Work to be completed »
From the entries that follow, gather each line holding the word "Akcesoria".

[Transcribed page contents]

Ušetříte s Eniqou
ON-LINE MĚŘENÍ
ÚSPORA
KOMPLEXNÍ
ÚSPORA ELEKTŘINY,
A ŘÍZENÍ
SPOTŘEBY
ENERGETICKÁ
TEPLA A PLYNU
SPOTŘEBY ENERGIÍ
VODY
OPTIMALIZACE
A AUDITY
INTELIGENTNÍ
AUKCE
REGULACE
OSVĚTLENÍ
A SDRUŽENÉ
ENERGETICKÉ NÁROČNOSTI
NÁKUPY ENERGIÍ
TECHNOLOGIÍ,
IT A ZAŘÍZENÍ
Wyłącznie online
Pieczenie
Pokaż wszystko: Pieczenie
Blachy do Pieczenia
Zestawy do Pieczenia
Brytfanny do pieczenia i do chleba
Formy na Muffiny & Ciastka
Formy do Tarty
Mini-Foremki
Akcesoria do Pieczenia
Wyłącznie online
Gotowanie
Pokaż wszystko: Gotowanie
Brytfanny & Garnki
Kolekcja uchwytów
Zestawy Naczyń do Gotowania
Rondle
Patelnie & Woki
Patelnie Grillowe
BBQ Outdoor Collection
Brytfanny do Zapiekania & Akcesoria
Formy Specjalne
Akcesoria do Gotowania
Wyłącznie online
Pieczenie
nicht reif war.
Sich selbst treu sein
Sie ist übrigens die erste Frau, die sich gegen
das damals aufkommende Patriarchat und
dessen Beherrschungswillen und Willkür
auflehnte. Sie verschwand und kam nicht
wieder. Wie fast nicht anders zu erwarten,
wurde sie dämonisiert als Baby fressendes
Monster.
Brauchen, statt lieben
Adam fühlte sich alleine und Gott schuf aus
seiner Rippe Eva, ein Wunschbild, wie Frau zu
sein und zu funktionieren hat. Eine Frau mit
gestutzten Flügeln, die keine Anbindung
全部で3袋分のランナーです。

Exercise solution »
Akcesoria do Pieczenia
Brytfanny do Zapiekania & Akcesoria
Akcesoria do Gotowania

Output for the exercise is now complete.